ASSIGNMENT: Write out the review of the essay collection below, word for word.

TEXT SECTION:
▼

An almost relentlessly fascinating collection of essays by one of the most interesting writers alive.
My favorite essays were the ones on Vladimir Nabakov ("On Butterflies and Being," "Nabakov's Supernatural Secret," and I think one other), natural law ("Is, Ought, and Nature's Laws," "Nature Loves to Hide," "Purpose and Function"), Don Juan ("A Splendid Wickness"), and the Chinese poet T'ae Ch'ien ("The Sanest of Men").
Hart returns constantly--almost every essay, it starts to feel like--to the "mechanistic metaphysics" of most current intellectuals. He's mostly right in his criticism of its proponents, but his harangues get wearisome. He also makes regular references to Aristotelian causality, bemoaning (rightly) the loss of formal and final causes in the West's conceptual arsenal. He also, as always, uses far too many adjectives, but his adjectives are always sharp and piquant (to mix my metaphors).

▲

PROVIDED RECORDS:
▼

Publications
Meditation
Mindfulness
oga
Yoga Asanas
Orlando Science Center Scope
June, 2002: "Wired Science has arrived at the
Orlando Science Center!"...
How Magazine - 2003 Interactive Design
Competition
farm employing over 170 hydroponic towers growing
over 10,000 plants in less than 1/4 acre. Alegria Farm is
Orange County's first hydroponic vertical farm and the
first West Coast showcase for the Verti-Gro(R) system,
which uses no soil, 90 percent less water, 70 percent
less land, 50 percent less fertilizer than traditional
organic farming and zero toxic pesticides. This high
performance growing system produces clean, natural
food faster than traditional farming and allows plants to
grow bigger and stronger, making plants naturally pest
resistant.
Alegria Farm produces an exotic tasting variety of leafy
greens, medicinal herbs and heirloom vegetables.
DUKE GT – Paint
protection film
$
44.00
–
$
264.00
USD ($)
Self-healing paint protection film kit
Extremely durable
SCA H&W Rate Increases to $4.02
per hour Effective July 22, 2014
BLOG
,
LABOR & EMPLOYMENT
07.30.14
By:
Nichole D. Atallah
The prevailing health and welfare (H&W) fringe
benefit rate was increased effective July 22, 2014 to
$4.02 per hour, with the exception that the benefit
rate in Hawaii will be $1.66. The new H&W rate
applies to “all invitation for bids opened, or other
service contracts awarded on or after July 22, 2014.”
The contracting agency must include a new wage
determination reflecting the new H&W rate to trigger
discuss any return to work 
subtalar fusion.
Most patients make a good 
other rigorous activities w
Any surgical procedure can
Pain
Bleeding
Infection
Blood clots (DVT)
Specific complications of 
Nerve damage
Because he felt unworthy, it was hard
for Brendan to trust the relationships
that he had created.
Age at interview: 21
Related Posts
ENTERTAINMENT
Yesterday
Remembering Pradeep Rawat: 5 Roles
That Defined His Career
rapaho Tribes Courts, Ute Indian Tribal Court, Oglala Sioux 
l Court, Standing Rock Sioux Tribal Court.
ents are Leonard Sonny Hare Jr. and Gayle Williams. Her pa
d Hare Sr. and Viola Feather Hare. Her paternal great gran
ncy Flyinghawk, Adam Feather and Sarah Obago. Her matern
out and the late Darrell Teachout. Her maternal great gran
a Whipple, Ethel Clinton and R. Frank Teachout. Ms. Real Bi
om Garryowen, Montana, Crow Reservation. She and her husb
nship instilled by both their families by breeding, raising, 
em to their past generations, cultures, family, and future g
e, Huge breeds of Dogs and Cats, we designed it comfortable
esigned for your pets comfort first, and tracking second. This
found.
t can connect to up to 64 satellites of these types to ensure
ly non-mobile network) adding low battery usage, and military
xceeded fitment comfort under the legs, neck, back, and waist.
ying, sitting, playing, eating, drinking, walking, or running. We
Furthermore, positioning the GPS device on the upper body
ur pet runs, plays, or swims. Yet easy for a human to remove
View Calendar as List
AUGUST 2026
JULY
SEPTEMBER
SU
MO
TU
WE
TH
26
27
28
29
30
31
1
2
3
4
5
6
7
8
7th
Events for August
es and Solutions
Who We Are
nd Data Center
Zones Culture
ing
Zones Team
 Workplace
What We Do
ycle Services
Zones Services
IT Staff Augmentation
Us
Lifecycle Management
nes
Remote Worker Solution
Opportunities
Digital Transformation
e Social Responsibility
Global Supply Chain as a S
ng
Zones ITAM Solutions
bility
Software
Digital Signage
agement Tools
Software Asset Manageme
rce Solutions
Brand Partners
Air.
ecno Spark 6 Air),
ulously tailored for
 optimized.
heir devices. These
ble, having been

▲
▼

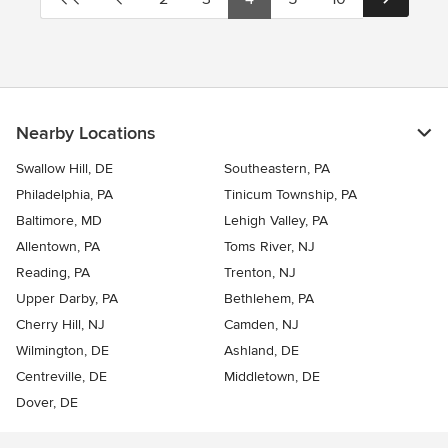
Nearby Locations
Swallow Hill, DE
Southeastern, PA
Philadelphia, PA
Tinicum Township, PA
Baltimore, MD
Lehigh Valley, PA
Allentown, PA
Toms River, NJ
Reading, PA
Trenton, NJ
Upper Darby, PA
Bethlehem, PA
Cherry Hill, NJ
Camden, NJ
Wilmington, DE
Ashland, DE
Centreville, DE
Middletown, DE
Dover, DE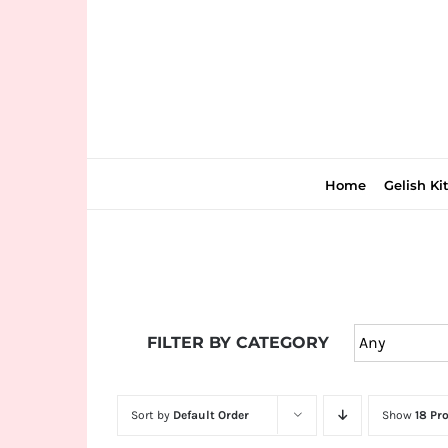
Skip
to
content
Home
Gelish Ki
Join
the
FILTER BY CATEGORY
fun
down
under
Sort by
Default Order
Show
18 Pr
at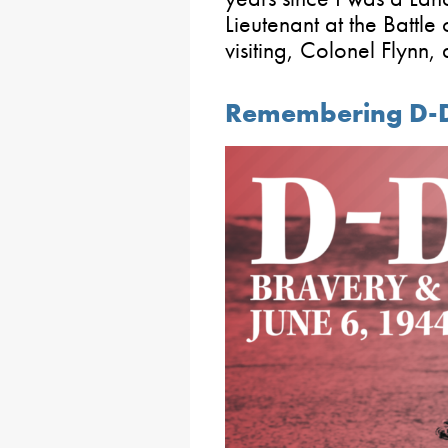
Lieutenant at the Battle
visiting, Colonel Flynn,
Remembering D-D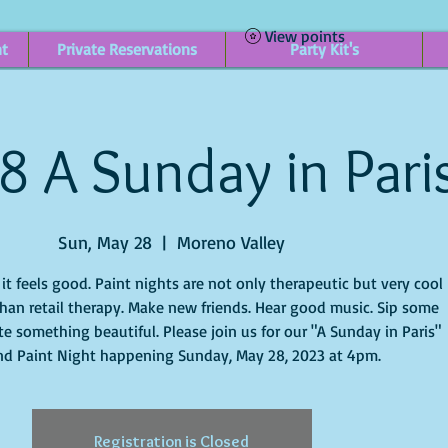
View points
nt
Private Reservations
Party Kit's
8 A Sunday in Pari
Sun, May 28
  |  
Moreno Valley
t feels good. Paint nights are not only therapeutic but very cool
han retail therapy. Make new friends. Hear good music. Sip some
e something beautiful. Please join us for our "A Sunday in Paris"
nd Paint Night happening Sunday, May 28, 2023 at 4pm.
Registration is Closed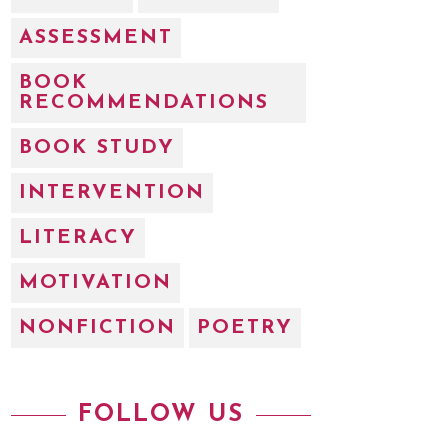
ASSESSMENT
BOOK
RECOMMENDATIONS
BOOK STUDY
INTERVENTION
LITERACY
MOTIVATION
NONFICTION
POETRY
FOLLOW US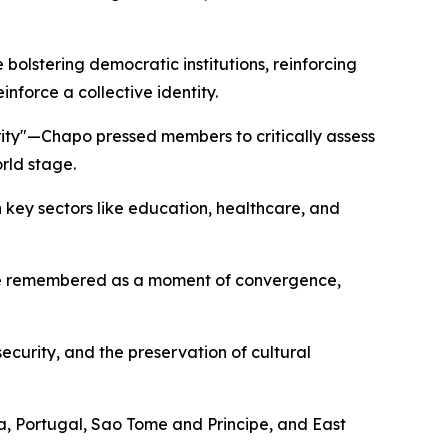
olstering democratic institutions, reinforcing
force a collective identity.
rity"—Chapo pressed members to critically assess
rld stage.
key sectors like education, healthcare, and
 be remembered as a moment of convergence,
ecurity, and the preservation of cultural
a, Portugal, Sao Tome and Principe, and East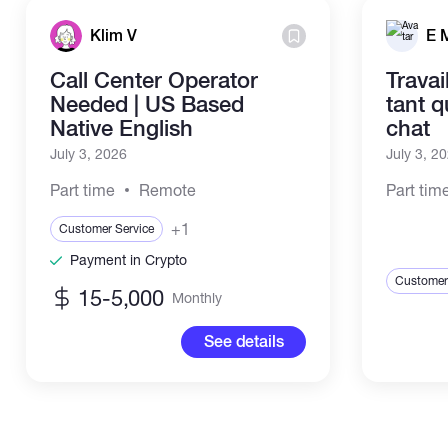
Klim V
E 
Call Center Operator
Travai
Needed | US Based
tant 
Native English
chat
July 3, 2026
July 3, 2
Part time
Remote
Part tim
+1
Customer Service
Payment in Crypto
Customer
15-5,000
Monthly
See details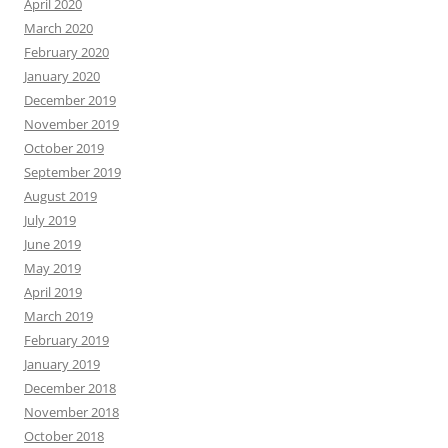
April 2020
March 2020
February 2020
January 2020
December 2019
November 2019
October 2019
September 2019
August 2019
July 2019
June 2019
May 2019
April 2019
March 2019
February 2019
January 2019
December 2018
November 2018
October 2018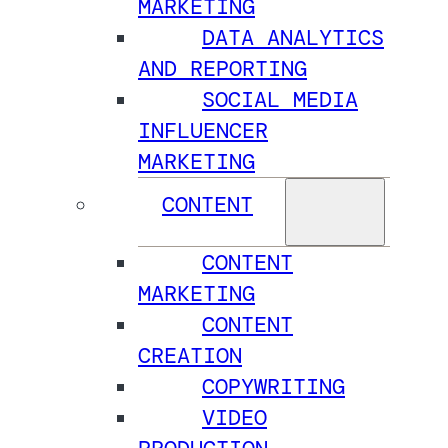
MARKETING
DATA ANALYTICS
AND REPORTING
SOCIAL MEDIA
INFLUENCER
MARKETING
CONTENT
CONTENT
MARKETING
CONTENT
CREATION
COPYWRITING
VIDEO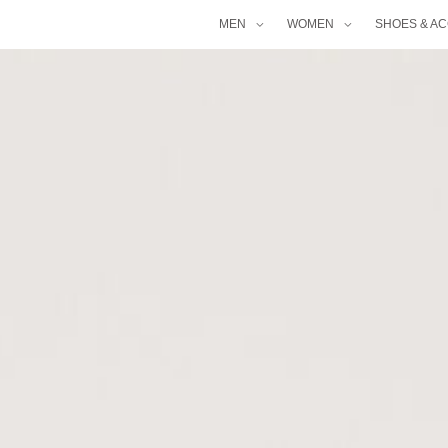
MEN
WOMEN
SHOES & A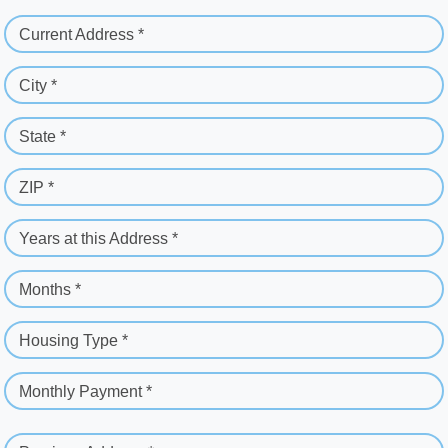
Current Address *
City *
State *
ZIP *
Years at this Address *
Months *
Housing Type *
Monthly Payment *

▲

RESPONSE AREA:
An almost relentlessly fascinating collection of essays by one of the most interesting writers alive.
My favorite essays were the ones on Vladimir Nabakov ("On Butterflies and Being," "Nabakov's Supernatural Secret," and I think one other), natural law ("Is, Ought, and Nature's Laws," "Nature Loves to Hide," "Purpose and Function"), Don Juan ("A Splendid Wickness"), and the Chinese poet T'ae Ch'ien ("The Sanest of Men").
Hart returns constantly--almost every essay, it starts to feel like--to the "mechanistic metaphysics" of most current intellectuals. He's mostly right in his criticism of its proponents, but his harangues get wearisome. He also makes regular references to Aristotelian causality, bemoaning (rightly) the loss of formal and final causes in the West's conceptual arsenal. He also, as always, uses far too many adjectives, but his adjectives are always sharp and piquant (to mix my metaphors).